ALTR has both Tokenization and Format-Preserving Encryption solutions for Snowflake, which are cloud-native and immensely scalable. In other words, they can both keep up with the insane scale demands of Snowflake workloads. The application-friendly FPE often seems like the only solution you need at first glance. However, there are reasons for choosing to use only Tokenization or perhaps both Tokenization and FPE in combination. The most common reason for going Tokenization only is due to regulatory constraints. Since the ALTR Tokenization solution can be run in a separate PCI scope, it gives folks the power to leverage Snowflake for workloads that need PCI data without having to drag Snowflake as a whole into PCI auditing scope. The most common reason we see folks run both Tokenization and FPE together is to stick to a strict least-privilege model of access. Since Tokenization removes all the information about the data it protects, some will choose to tokenize data while it flows through pipelines into and out of Snowflake and transform it to FPE while inside Snowflake to get the most out of the data in the trusted data platform.

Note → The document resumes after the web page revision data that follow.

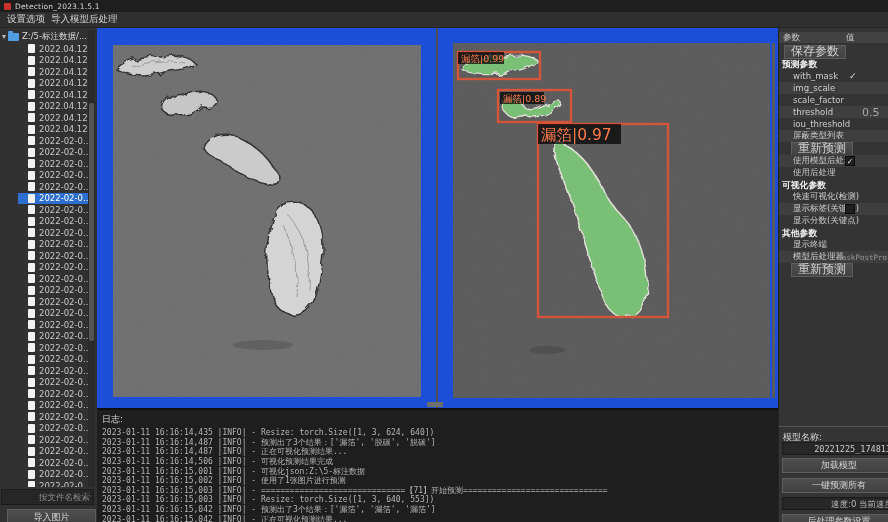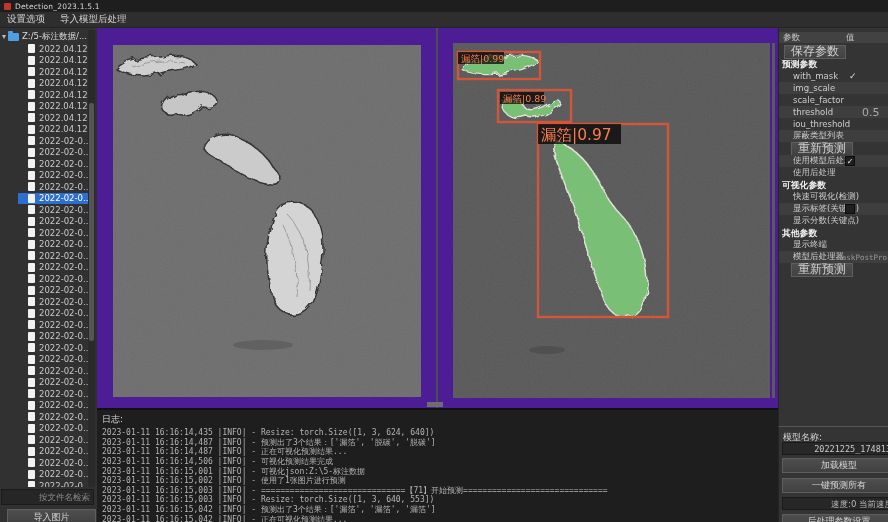--- a/index.html
+++ b/index.html
@@ -3,41 +3,41 @@
 <meta charset="utf-8">
 <style>
   * { margin:0; padding:0; box-sizing:border-box; }
   html,body { width:888px; height:522px; overflow:hidden; }
   body { position:relative; background:#2b2b2b; font-family:"DejaVu Sans","Liberation Sans",sans-serif; color:#ccc; }
 
   
   .titlebar { position:absolute; left:0; top:0; width:888px; height:12px; background:#1e1e1e; display:flex; align-items:center; }
   .app-icon { width:7px; height:7px; background:#c9312b; border-radius:1px; margin:0 4px 0 4px; }
   .title-text { font-size:7.5px; color:#d8d8d8; letter-spacing:.2px; }
-  .menubar { position:absolute; left:0; top:12px; width:888px; height:16px; background:#2e2e2e; display:flex; align-items:center; gap:15px; padding-left:7px; border-bottom:1px solid #242424; }
+  .menubar { position:absolute; left:0; top:12px; width:888px; height:16px; background:#2e2e2e; display:flex; align-items:center; gap:6px; padding-left:7px; border-bottom:1px solid #242424; }
   .menu-item { font-size:9.5px; color:#d5d5d5; cursor:default; }
 
   
   .sidebar { position:absolute; left:0; top:28px; width:97px; height:494px; background:#313131; }
   .tree { position:absolute; left:0; top:2px; width:88px; height:457px; overflow:hidden; }
   .tree-root { display:flex; align-items:center; height:13px; padding-left:2px; color:#ddd; font-size:8.5px; white-space:nowrap; }
   .caret { font-size:8px; color:#bbb; margin-right:2px; }
   .folder-icon { position:relative; width:11px; height:8px; background:#4f9ee3; border-radius:1px; margin-right:3px; flex:none; }
   .folder-icon::before { content:""; position:absolute; left:0; top:-2px; width:5px; height:2px; background:#4f9ee3; border-radius:1px 1px 0 0; }
   .tree-item { display:flex; align-items:center; height:11.5px; margin-left:18px; width:70px; font-size:8.5px; color:#c8c8c8; white-space:nowrap; overflow:hidden; }
   .tree-item .file-icon { width:7px; height:9px; background:#f2f2f2; border-radius:1px; margin:0 4px 0 10px; flex:none; }
   .tree-item.selected { background:#2d6fd0; color:#fff; }
   .tree-scrollbar { position:absolute; left:88px; top:2px; width:7px; height:457px; background:#2a2a2a; }
   .tree-scrollbar .thumb { position:absolute; left:1px; top:16%; width:5px; height:52%; background:#555; border-radius:2px; }
   .search-input { position:absolute; left:1px; top:461px; width:93px; height:16px; background:#262626; border:1px solid #1b1b1b; color:#bbb; font-size:8.5px; padding:0 3px; font-family:inherit;text-align:right; }
   .search-input::placeholder { color:#8a8a8a; }
   .import-btn { position:absolute; left:7px; top:481px; width:89px; height:16px; background:linear-gradient(#4e4e4e,#414141); border:1px solid #5e5e5e; color:#d6d6d6; font-size:9px; font-family:inherit; }
 
   
-  .center { position:absolute; left:97px; top:28px; width:681px; height:468px; background:#4c1d95; }
+  .center { position:absolute; left:97px; top:28px; width:681px; height:468px; background:#1d4ed8; }
   .img-panel { position:absolute; overflow:hidden; }
   .img-left  { left:16px;  top:17px; width:308px; height:352px; }
   .img-right { left:356px; top:15px; width:317px; height:355px; }
   .divider { position:absolute; left:339px; top:0; width:2px; height:380px; background:#4d4d4d; }
   .scroll-foot { position:absolute; left:330px; top:374px; width:16px; height:5px; background:#6e6e6e; }
   .vscroll { position:absolute; left:675px; top:15px; width:3px; height:355px; background:#5a5a5a; }
 
   
   .log { position:absolute; left:97px; top:408px; width:681px; height:114px; background:#1e1e1e; border-top:2px solid #101010; overflow:hidden; }
   .log-title { font-size:9px; color:#d8d8d8; margin:3px 0 2px 5px; }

Hopefully, it’s clear by now that the answer to the question “Which one of these should I use?” is: it depends. If you’re already on Snowflake’s Business Critical Edition, then using Tri-Secret Secure seems like a no-brainer. The extra costs involved are nominal, and the extra protection afforded is substantial. The real questions come when applying Snowflake’s Dynamic Data Masking and either or ALTR’s Tokenization and Format Preserving Encryption (FPE). Masking is a great option for many administrative use cases. If you’re not concerned about the user being able to do cross-object operations like joins and need to hide the data from them, then masking is easily the best choice. The moment there is the need for joins or similar operations, then ALTR’s Tokenization and FPE are the right places to turn. Picking between them is mostly a matter of technical questions. If you have concerns about application compatibility with the protected data, then FPE is your choice. If you want to keep the protected data away from the data platform, then Tokenization is the best option since FPE runs natively in Snowflake. And there are clearly times when you may have workloads complex enough that all of these can be used in combination for the best results. You’ve got all the options you could ever need for Snowflake data protection. So now it’s time to get to work making your data safer than ever.